What I have received from Friends of the Poor extends far beyond what I could ever give in return. I’ve seen relief in thousands of parents’ faces when they realize they can now feed their children and wrap presents to put under their Christmas tree. I’ve seen the purest, most incredible joy on children’s faces as they run through the creek at our summer camp looking for frogs and splashing their friends. I’ve seen strangers turn into family among the Jackson Terrace work crew, and I’ve seen shoulders you may not expect become comfort for those in distress. I’ve collapsed on my couch after our annual Thanksgiving events in pure exhaustion. I’ve stayed awake for 48 hours straight to meet grant deadlines. I’ve laughed. I’ve cried. I’ve failed, and I’ve succeeded. I have learned resiliency in ways I never even imagined. Our team at FOP has grown, shrunk, and grown again. We’ve opened dozens of new locations and closed dozens of others. We’ve fed the hungry, clothed the naked, visited the sick or imprisoned, and welcomed strangers every single day since Sister Adrian Barrett opened our doors in 1986. We’ve done it through three IHM leaders, continue to do it through my term, and will continue to do so for decades to come. That is the magic and power of sponsorship. Our mission, our values, and the culture we create here all flow directly from the Scripture, through the IHM Congregation, and into Friends of the Poor’s every vein.

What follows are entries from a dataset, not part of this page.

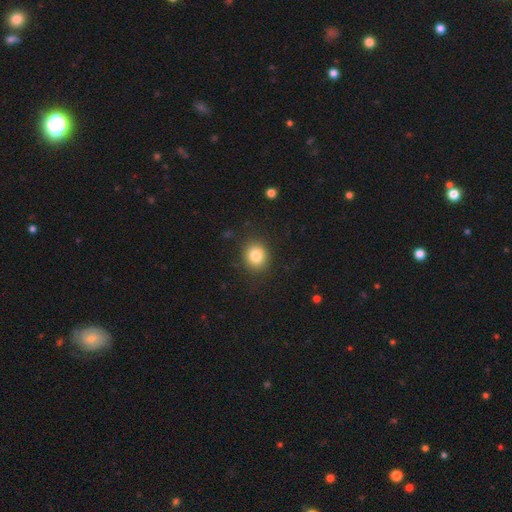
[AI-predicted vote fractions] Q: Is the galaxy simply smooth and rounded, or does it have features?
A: smooth — 82%.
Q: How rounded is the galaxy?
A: round — 79%.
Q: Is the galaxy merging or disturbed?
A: none — 87%.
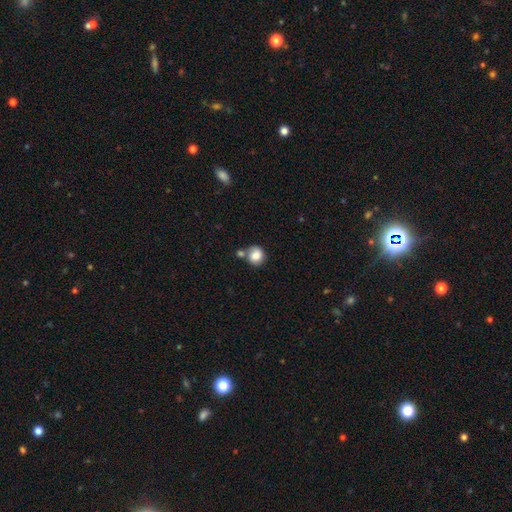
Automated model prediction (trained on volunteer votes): smooth-or-featured: smooth: 84% | star or artifact: 9% | featured or disk: 8%
  how-rounded: round: 87% | in between: 12% | cigar-shaped: 1%
  merging: none: 61% | merger: 23% | minor disturbance: 12% | major disturbance: 4%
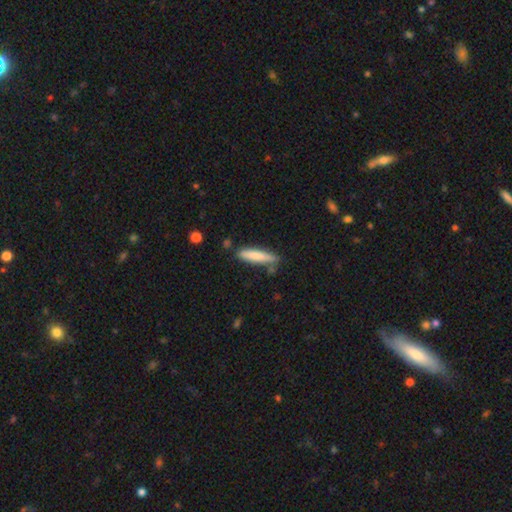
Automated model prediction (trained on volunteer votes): smooth-or-featured: smooth: 78% | featured or disk: 17% | star or artifact: 6%
  how-rounded: cigar-shaped: 85% | in between: 14% | round: 1%
  merging: none: 73% | minor disturbance: 18% | merger: 5% | major disturbance: 4%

I am confident that magic will continue well beyond the next 37 years of service Friends of the Poor can provide to our community. Deuteronomy (15:11) tells us there will never cease to be poor in the land. We know that, despite our best efforts to eradicate poverty, need will always exist in our community. And so long as that need exists, so will Friends of the Poor.
“But if anyone has the world’s goods and sees his brother in need, yet closes his heart against him, how does God’s love abide in him? Let us not love in word or talk, but in deed and in truth.”